The rule in equity is, that the real party in interest must be complainant in the suit. Though the assignee of a chose in action not assignable at common law, must bring an action at law in the name of the assignor for his use, yet in chancery proceedings the practice is different. The party really in interest must proceed in his own name. Indeed, as a general rule, a party complainant will not be permitted to prosecute his suit after he has parted with his interest in the subject matter thereof. The principal object of a court of equity is to ascertain and to adjudicate upon the real equitable interests and rights of the parties in the object of the suit. Let the following order be entered:

[Title, Sc.] “ On reading and filing the affidavit of the complainant showing that he has no interest in this suit, and that the same is prosecuted without his approbation, and the power of attorney also on file, constituting Messrs.
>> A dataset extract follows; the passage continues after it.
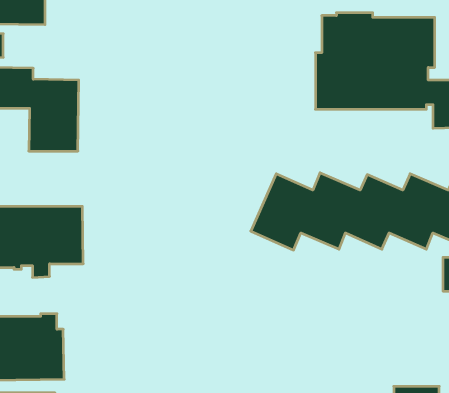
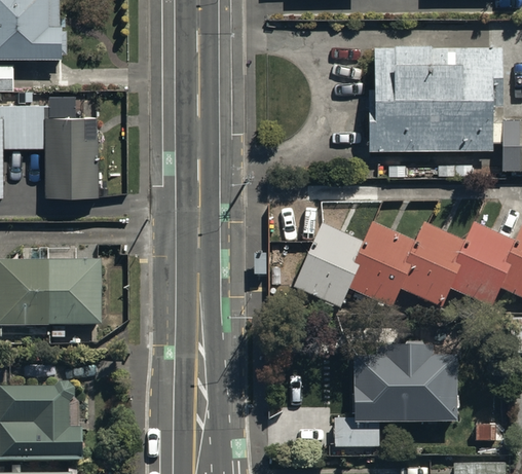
building: none -> [334,341,458,449]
Ainsworth, Johnson & Lewis, his sole and only solicitors and counsel for him in this cause; and also the stipulation on file herein, that the final decree of the court below bé reversed and annulled, and the bill dismissed without costs to either party, therefore on motion of Messrs. Ainsworth, Johnson & Lewis, solicitors, &c., for complainant, and H. E. Erink, solicitor, &c., for the defendant, made in open court, ordered that the said final decree of the court below made and entered in this cause be, and the same is hereby reversed, annulled, and held for nought, and that the complainant’s bill of complaint be, and the same is hereby dismissed without costs to either party.”